**Given passage**
Story Seeds | Tonya Abari
"I am unapologetic about writing for Black children. I see us. I am us. I love us."
Tonya Abari (she/her) is a Nashville-based independent journalist, author, essayist, and reviewer for both children and adult books. With a wide range of interests including parenting, Black maternal health, food, travel, lifestyle, environment, personal wellness, and culture, her words have been published in the Nashville Scene, Essence, AllRecipes, The Kitchn, USA Today, Publishers Weekly, Parents, Romper, Good Housekeeping, PBS Kids, and many more. When she’s not writing, Tonya is discovering new places, dancing to an early 2000s playlist, homeschooling two children, and enjoying food pop-ups with her family, all whose names also begin with “T.”
Connect: @iamtabari on Instagram
Author Tonya Abari is a multigenre writer who squeezes spurts of writing in between the joys and tasks of motherhood. Living and writing in Nashville, Abari is a member and teaching artist at PorchTN, where she leads the Nashville Black Storytellers, helping to cultivate the craft of fellow writers. Abari also lends her storytelling skills to those brimming with ideas as a ghostwriter.

**Apply what you read**
1. Write out the part of the Tonya Abari profile that opens with the words containing "Connect: @iamtabari on" and closes with "as a ghostwriter.".
2. Carry the Tonya Abari profile on from its last sentence with the passage that would come next.
The data placed after the Tonya Abari profile are not needed for anything here.

**Data**
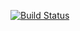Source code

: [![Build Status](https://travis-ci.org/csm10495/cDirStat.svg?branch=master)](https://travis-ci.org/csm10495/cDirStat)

**Results by task**
1.
Connect: @iamtabari on Instagram
Author Tonya Abari is a multigenre writer who squeezes spurts of writing in between the joys and tasks of motherhood. Living and writing in Nashville, Abari is a member and teaching artist at PorchTN, where she leads the Nashville Black Storytellers, helping to cultivate the craft of fellow writers. Abari also lends her storytelling skills to those brimming with ideas as a ghostwriter.

2.
Abari passionately writes for and about Black children, sowing seeds of confidence, appreciation of history, and unbridled joy. Abari’s books include My Hair, My Crown and Let’s Celebrate Juneteenth, which are both board books built for little hands and hearts. Her picture book, Locs, Not Dreads, honors and affirms the beauty of loc’d hair. Her upcoming projects include The Six Triple Eight (2025), A Santa Like Me (2025), and The Shape of Water (2026).
With an enthusiasm for storytelling, Abari shares her writing process, what projects and happenings are currently keeping her excited, and honest advice for fellow writers.
Can you share your writing process?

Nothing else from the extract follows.